Diário de um pseudônimo (017) (2004/05/16)
Penfield Espinosa
16/05/2004
Hoje uma experiência cotidiana me fez pensar em algo místico da Bíblia -- dos Evangelhos, para ser preciso.
Por mais que pareça blasfemo, eu não tenho a intenção de sê-lo. Fica o leitor avisado.
A passagem bíblica é uma na qual Jesus Cristo, deslocando-se no meio de uma multidão, sente o toque de uma pessoa. Na verdade, uma mulher aparentemente hemofílica, toca as roupas de Jesus Cristo e é curada.
Jesus Cristo reclama então que alguém o tocou, e retirou dele uma graça. Os apóstolos, tão pé-no-chão como Sancho Pança, ficam incrédulos: como, no meio desse aperto, nessa multidão, você pode sentir o toque de alguém?
Jesus insiste e a mulher acaba se revelando. Jesus diz então o clássico: vai, filha, tua fé te salvou.
Este trecho mostra a diferença entre toques. Apesar de várias pessoas estarem tocando nele e em suas roupas, Jesus Cristo é capaz de perceber um toque de uma pessoa com mais fé.

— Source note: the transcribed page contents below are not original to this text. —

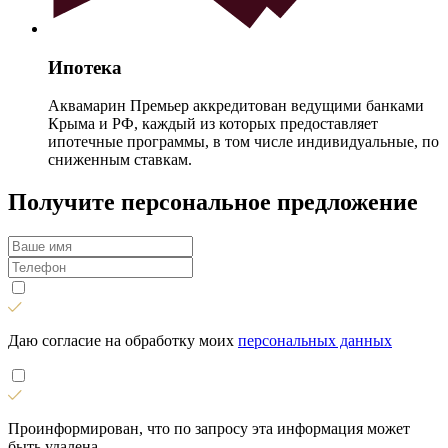
Ипотека
Аквамарин Премьер аккредитован ведущими банками
Крыма и РФ, каждый из которых предоставляет
ипотечные программы, в том числе индивидуальные, по
сниженным ставкам.
Получите персональное предложение
Даю согласие на обработку моих
персональных данных
Проинформирован, что по запросу эта информация может
быть удалена.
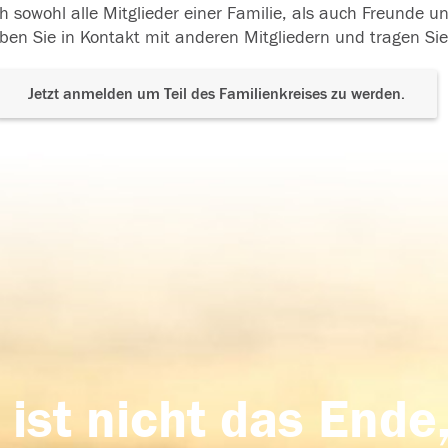
h sowohl alle Mitglieder einer Familie, als auch Freunde 
ben Sie in Kontakt mit anderen Mitgliedern und tragen Sie
Jetzt anmelden um Teil des Familienkreises zu werden.
 ist nicht das Ende,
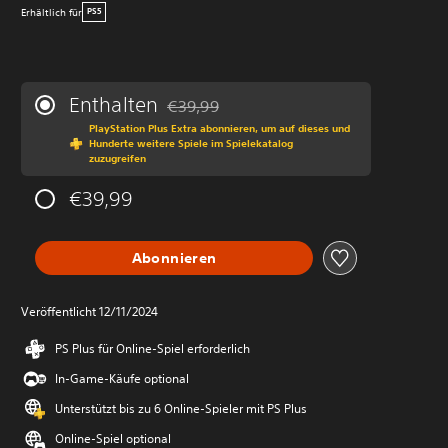
Erhältlich für
PS5
Enthalten
€39,99
Preisnachlass gegenüber dem Originalprei
PlayStation Plus Extra abonnieren, um auf dieses und
Hunderte weitere Spiele im Spielekatalog
zuzugreifen
€39,99
Abonnieren
Veröffentlicht 12/11/2024
PS Plus für Online-Spiel erforderlich
In-Game-Käufe optional
Unterstützt bis zu 6 Online-Spieler mit PS Plus
Online-Spiel optional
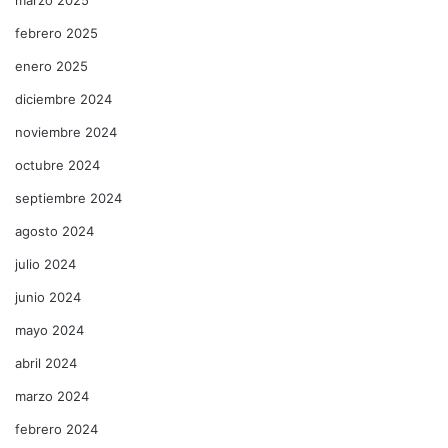
febrero 2025
enero 2025
diciembre 2024
noviembre 2024
octubre 2024
septiembre 2024
agosto 2024
julio 2024
junio 2024
mayo 2024
abril 2024
marzo 2024
febrero 2024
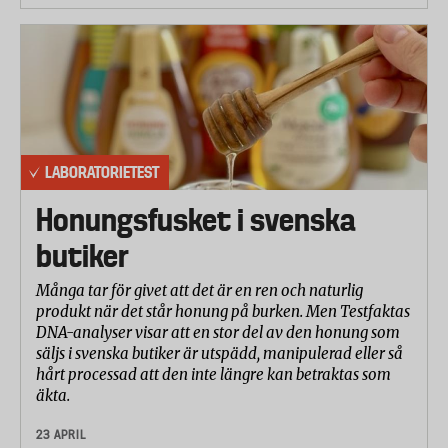
LABORATORIETEST
Honungsfusket i svenska
butiker
Många tar för givet att det är en ren och naturlig
produkt när det står honung på burken. Men Testfaktas
DNA-analyser visar att en stor del av den honung som
säljs i svenska butiker är utspädd, manipulerad eller så
hårt processad att den inte längre kan betraktas som
äkta.
23 APRIL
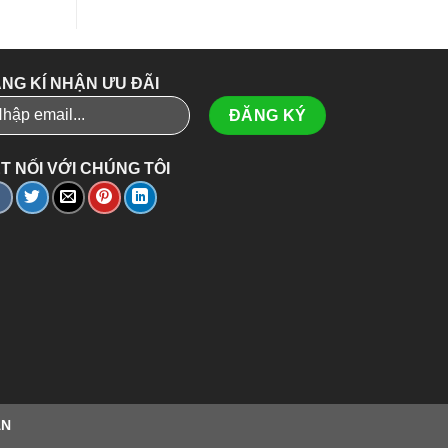
NG KÍ NHẬN ƯU ĐÃI
T NỐI VỚI CHÚNG TÔI
ÂN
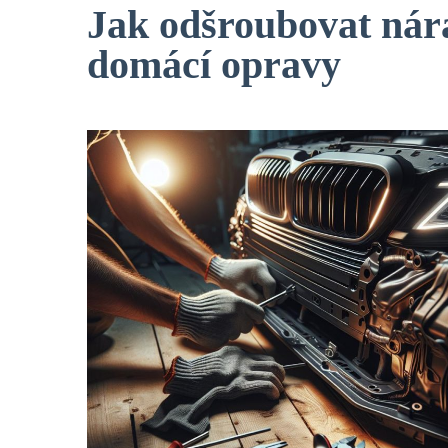
Jak odšroubovat nár
domácí opravy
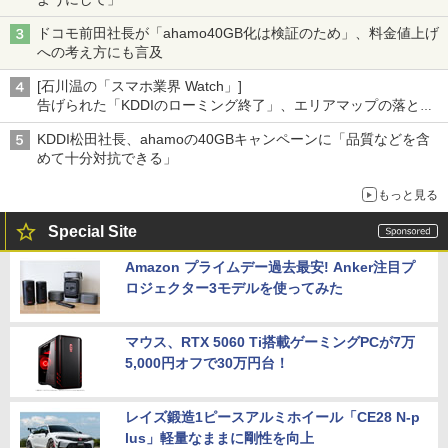
ドコモ前田社長が「ahamo40GB化は検証のため」、料金値上げ
への考え方にも言及
[石川温の「スマホ業界 Watch」]
告げられた「KDDIのローミング終了」、エリアマップの落とし
穴と楽天モバイルの課題
KDDI松田社長、ahamoの40GBキャンペーンに「品質などを含
めて十分対抗できる」
もっと見る
Special Site
Amazon プライムデー過去最安! Anker注目プ
ロジェクター3モデルを使ってみた
マウス、RTX 5060 Ti搭載ゲーミングPCが7万
5,000円オフで30万円台！
レイズ鍛造1ピースアルミホイール「CE28 N-p
lus」軽量なままに剛性を向上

Muito mais modesta e moderadamente, posso citar o episódio que ocorreu comigo ontem.
Um amigo vai casar na igreja e me convidou para ser padrinho. Uma das madrinhas é minha amiga há algum tempo e decidimos parecer um casal sobre o altar ao lado dos noivos. Para isso -- ela é atenta a elegância, etiqueta, moda -- vamos nos apresentar em roupas que combinem.
Ela já tem seu vestido social elegante, mas eu não tenho o terno que combine com ele.
Para comprá-lo, pedi a ajuda dela, que então chamou seu pai e sua mãe, mais experientes em moda tradicional para casamentos.
Cheguei ao shopping e à loja onde iria comprar o terno no horário combinado, mas eles não -- depois dizem que os baianos se atrasam etc.
Para ganhar tempo, deixei avisado no caixa que estaria provando roupas, e fui provar vários ternos que a vendedora me ajudou a pré-selecionar. A vendedora, gentil mas distante, levou esses ternos para o vestiário e depois de cada prova dizia algo protocolar: ficou bonito, caiu bem, esse ficou melhor do que o anterior...
Para que o terno ficasse melhor vestido, ela me aplicava toques absolutamente frios -- eu me sentia como um objeto, um manequim sob as mãos objetais da vendedora.
Alguns minutos depois, chegaram minha amiga e seus pais. Foram até o vestiário me procurar e fizeram vários gracejos amistosos.
Neste ponto, a experiência quase blasfema: parecia que o toque da vendeuse sobre as roupas tinha se alterado: em vez do toque frio, ausente, objetal, sentia um outro toque, muito mais afetuoso, amistoso.
Sendo ela bonita e eu imodesto, cri ver algo de sensual e erógeno no toque dela.
No entanto, não houve nenhuma variação objetiva: nem ela passou as mãos em partes onde não houvesse passado antes, nem seu toque foi mais forte ou prolongado.
Mistérios do toque, da troca de energia e da sensibilidade imaginosa.